I had this dream Monday night that I had some kind of weird, parasitic, fungal growth under my fingernails. These little black dots, like tiny seedlings, were growing in a sort of paisley pattern that sort of reminded me of some sort of henna tattoo. But it was UNDER the nail, and was fucking FREAKING ME OUT. Any kind of fungal growth like that really bothers me. A friend of mine once told me she had some kind of infection or bacteria on her tonsils, and it was growing like little flowers on the back of her throat and it FREAKED ME OUT for like a YEAR. So I was going apeshit in the dream, trying to stick an x-acto knife under my nails to scrape away the stuff, and considering just going to the hospital and having them peel back my nails and then wear band-aids for weeks until they grew back.
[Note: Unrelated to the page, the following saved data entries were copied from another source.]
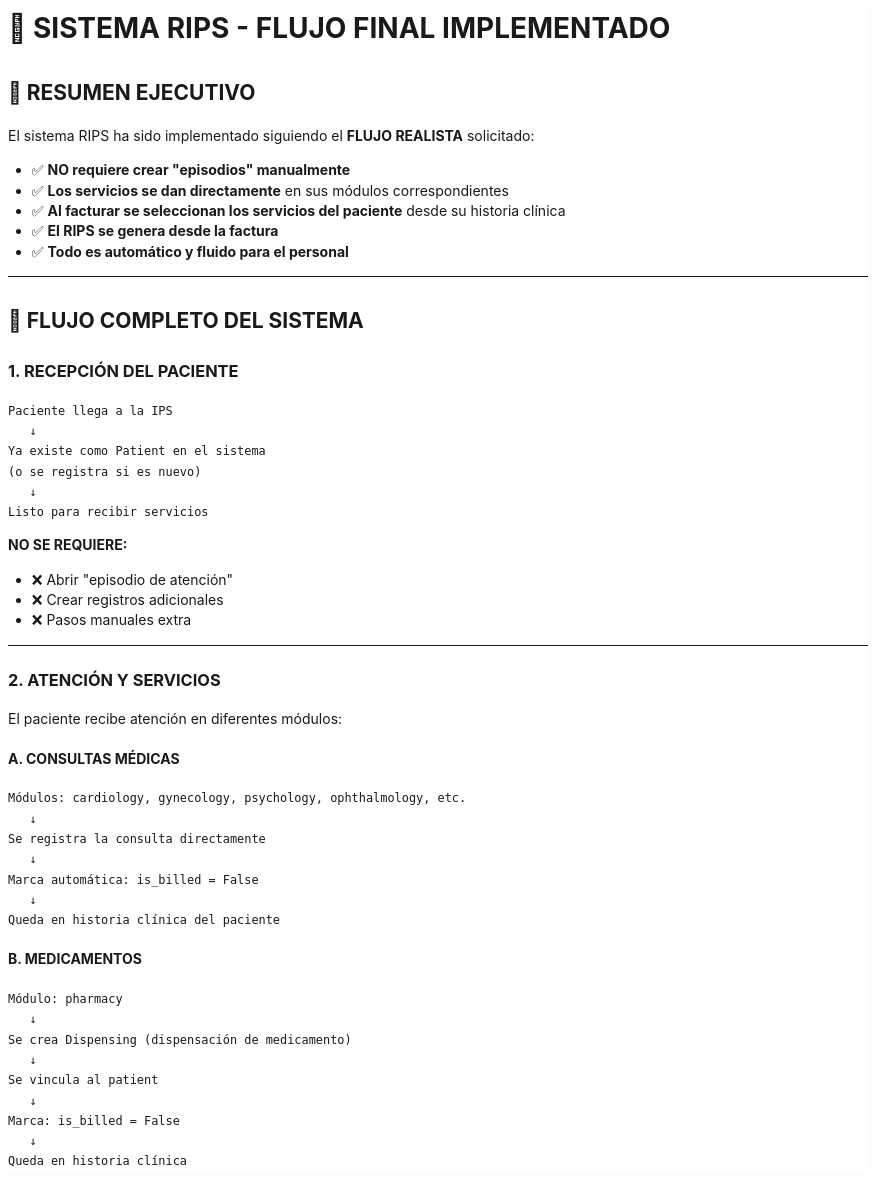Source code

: # 🏥 SISTEMA RIPS - FLUJO FINAL IMPLEMENTADO

## 📌 RESUMEN EJECUTIVO

El sistema RIPS ha sido implementado siguiendo el **FLUJO REALISTA** solicitado:

- ✅ **NO requiere crear "episodios" manualmente**
- ✅ **Los servicios se dan directamente** en sus módulos correspondientes
- ✅ **Al facturar se seleccionan los servicios del paciente** desde su historia clínica
- ✅ **El RIPS se genera desde la factura**
- ✅ **Todo es automático y fluido para el personal**

---

## 🔄 FLUJO COMPLETO DEL SISTEMA

### **1. RECEPCIÓN DEL PACIENTE**

```
Paciente llega a la IPS
   ↓
Ya existe como Patient en el sistema
(o se registra si es nuevo)
   ↓
Listo para recibir servicios
```

**NO SE REQUIERE:**
- ❌ Abrir "episodio de atención"
- ❌ Crear registros adicionales
- ❌ Pasos manuales extra

---

### **2. ATENCIÓN Y SERVICIOS**

El paciente recibe atención en diferentes módulos:

#### **A. CONSULTAS MÉDICAS**
```
Módulos: cardiology, gynecology, psychology, ophthalmology, etc.
   ↓
Se registra la consulta directamente
   ↓
Marca automática: is_billed = False
   ↓
Queda en historia clínica del paciente
```

#### **B. MEDICAMENTOS**
```
Módulo: pharmacy
   ↓
Se crea Dispensing (dispensación de medicamento)
   ↓
Se vincula al patient
   ↓
Marca: is_billed = False
   ↓
Queda en historia clínica
```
I was in a total frenzy, a shiver running through all of my skin, every pore itching every time I looked at my nails and saw these little creatures living under there.

I woke up, and looked at my clock, and it was about an hour until the alarms went off, so I turned on my desk light, and looked at my fingers, and THE FUCKING STUFF WAS UNDER MY NAILS!!
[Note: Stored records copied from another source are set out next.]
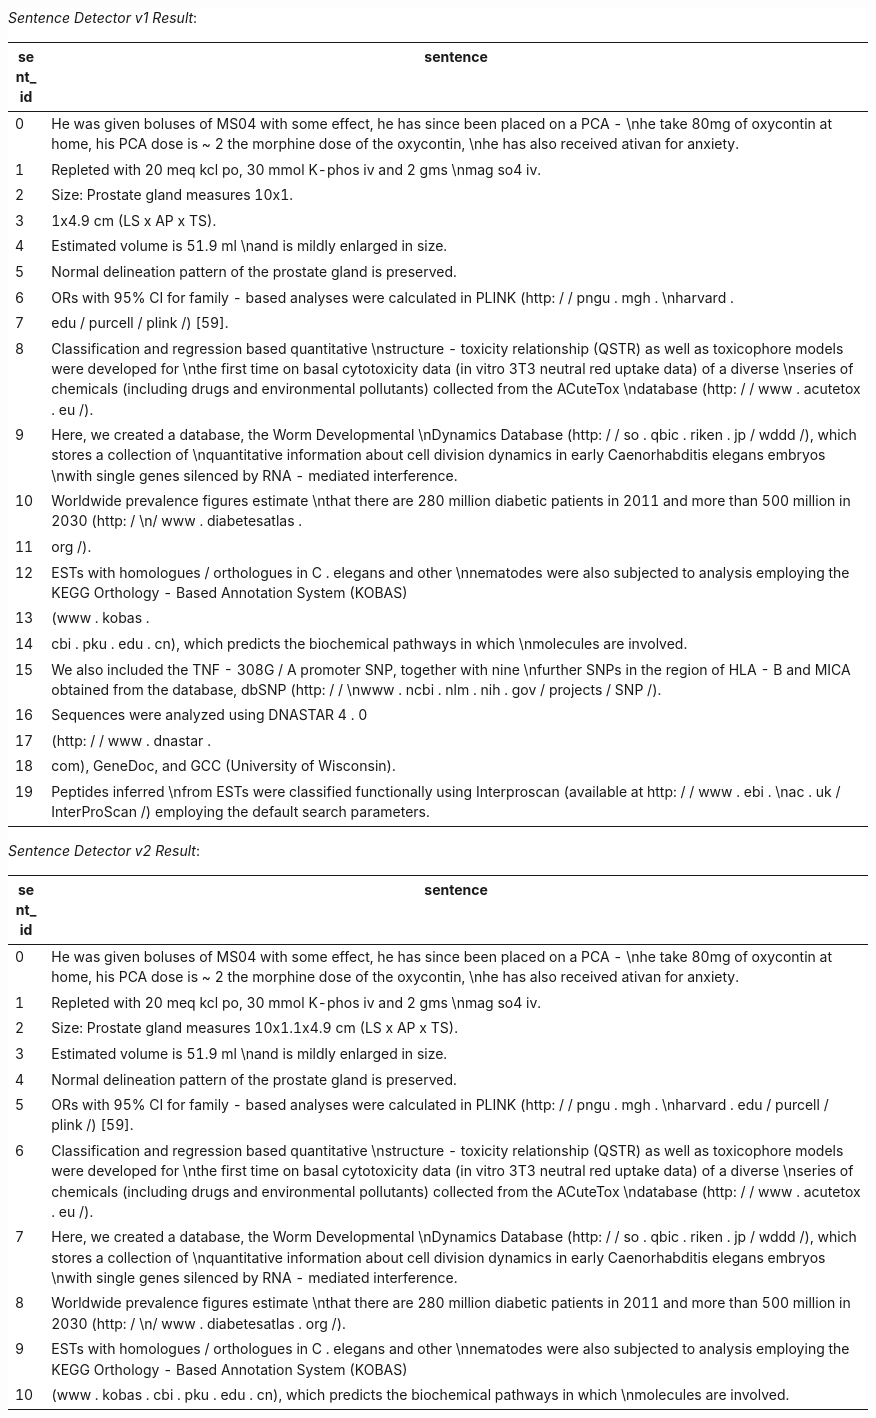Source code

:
 ```python

```

*Sentence Detector v1 Result*:

|sent_id|sentence  |
|-------|----------|
|0      |He was given boluses of MS04 with some effect, he has since been placed on a PCA - \nhe take 80mg of oxycontin at home, his PCA dose is ~ 2 the morphine dose of the oxycontin, \nhe has also received ativan for anxiety.  |
|1      |Repleted with 20 meq kcl po, 30 mmol K-phos iv and 2 gms \nmag so4 iv. |
|2      |Size: Prostate gland measures 10x1.  |
|3      |1x4.9 cm (LS x AP x TS).      |
|4      |Estimated volume is 51.9 ml \nand is mildly enlarged in size.  |
|5      |Normal delineation pattern of the prostate gland is preserved.  |
|6      |ORs with 95% CI for family - based analyses were calculated in PLINK (http: / / pngu . mgh . \nharvard .    |
|7      |edu / purcell / plink /) [59].    |
|8      |Classification and regression based quantitative \nstructure - toxicity relationship (QSTR) as well as toxicophore models were developed for \nthe first time on basal cytotoxicity data (in vitro 3T3 neutral red uptake data) of a diverse \nseries of chemicals (including drugs and environmental pollutants) collected from the ACuteTox \ndatabase (http: / / www . acutetox . eu /).|
|9      |Here, we created a database, the Worm Developmental \nDynamics Database (http: / / so . qbic . riken . jp / wddd /), which stores a collection of \nquantitative information about cell division dynamics in early Caenorhabditis elegans embryos \nwith single genes silenced by RNA - mediated interference.                 |
|10     |Worldwide prevalence figures estimate \nthat there are 280 million diabetic patients in 2011 and more than 500 million in 2030 (http: / \n/ www . diabetesatlas .  |
|11     |org /).                                               |
|12     |ESTs with homologues / orthologues in C . elegans and other \nnematodes were also subjected to analysis employing the KEGG Orthology - Based Annotation System (KOBAS)      |
|13     |(www . kobas .                    |
|14     |cbi . pku . edu . cn), which predicts the biochemical pathways in which \nmolecules are involved.     |
|15     |We also included the TNF - 308G / A promoter SNP, together with nine \nfurther SNPs in the region of HLA - B and MICA obtained from the database, dbSNP (http: / / \nwww . ncbi . nlm . nih . gov / projects / SNP /).              |
|16     |Sequences were analyzed using DNASTAR 4 . 0    |
|17     |(http: / / www . dnastar .  |
|18     |com), GeneDoc, and GCC (University of Wisconsin). |
|19     |Peptides inferred \nfrom ESTs were classified functionally using Interproscan (available at http: / / www . ebi . \nac . uk / InterProScan /) employing the default search parameters. |


*Sentence Detector v2 Result*:

|sent_id|sentence    |
|-------|------------|
|0      |He was given boluses of MS04 with some effect, he has since been placed on a PCA - \nhe take 80mg of oxycontin at home, his PCA dose is ~ 2 the morphine dose of the oxycontin, \nhe has also received ativan for anxiety. |
|1      |Repleted with 20 meq kcl po, 30 mmol K-phos iv and 2 gms \nmag so4 iv. |
|2      |Size: Prostate gland measures 10x1.1x4.9 cm (LS x AP x TS). |
|3      |Estimated volume is 51.9 ml \nand is mildly enlarged in size.     |
|4      |Normal delineation pattern of the prostate gland is preserved.  |
|5      |ORs with 95% CI for family - based analyses were calculated in PLINK (http: / / pngu . mgh . \nharvard . edu / purcell / plink /) [59].                                |
|6      |Classification and regression based quantitative \nstructure - toxicity relationship (QSTR) as well as toxicophore models were developed for \nthe first time on basal cytotoxicity data (in vitro 3T3 neutral red uptake data) of a diverse \nseries of chemicals (including drugs and environmental pollutants) collected from the ACuteTox \ndatabase (http: / / www . acutetox . eu /).|
|7      |Here, we created a database, the Worm Developmental \nDynamics Database (http: / / so . qbic . riken . jp / wddd /), which stores a collection of \nquantitative information about cell division dynamics in early Caenorhabditis elegans embryos \nwith single genes silenced by RNA - mediated interference.                                                                             |
|8      |Worldwide prevalence figures estimate \nthat there are 280 million diabetic patients in 2011 and more than 500 million in 2030 (http: / \n/ www . diabetesatlas . org /).     |
|9      |ESTs with homologues / orthologues in C . elegans and other \nnematodes were also subjected to analysis employing the KEGG Orthology - Based Annotation System (KOBAS)       |
|10     |(www . kobas . cbi . pku . edu . cn), which predicts the biochemical pathways in which \nmolecules are involved.                                                       |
Then I really woke up. Holy shit, I hate dreams like that.

The Boston trip is planned and ready to roll, although I am no longer taking the last-minute special through Delta because they wanted to screw me into paying double for a hotel because I was traveling alone. So now I have another hotel booked, and I am taking the bus there, which only costs like $20 but involves four hours of sitting in a bus. I’ll bring a book, a gameboy, and the iPod.

What am I doing there, someone asked? John Sheppard is reading on August 1st. You can read more about the reading here. I am tempted to sign up for the open mic before the reading and rattle off a few pages of Rumored, but I don’t know if I will or not. Maybe, though. I will also be meeting up with a couple of other friends from IU, and I also want to check out the USS Constitution and USS Cassin Young, which are both a stone’s throw from my hotel. And I want to enjoy being out of New York for a long weekend.

Not much else to report, just playing Tribes: Aerial Assault constantly, and trying not to think about bugs under my fingernails.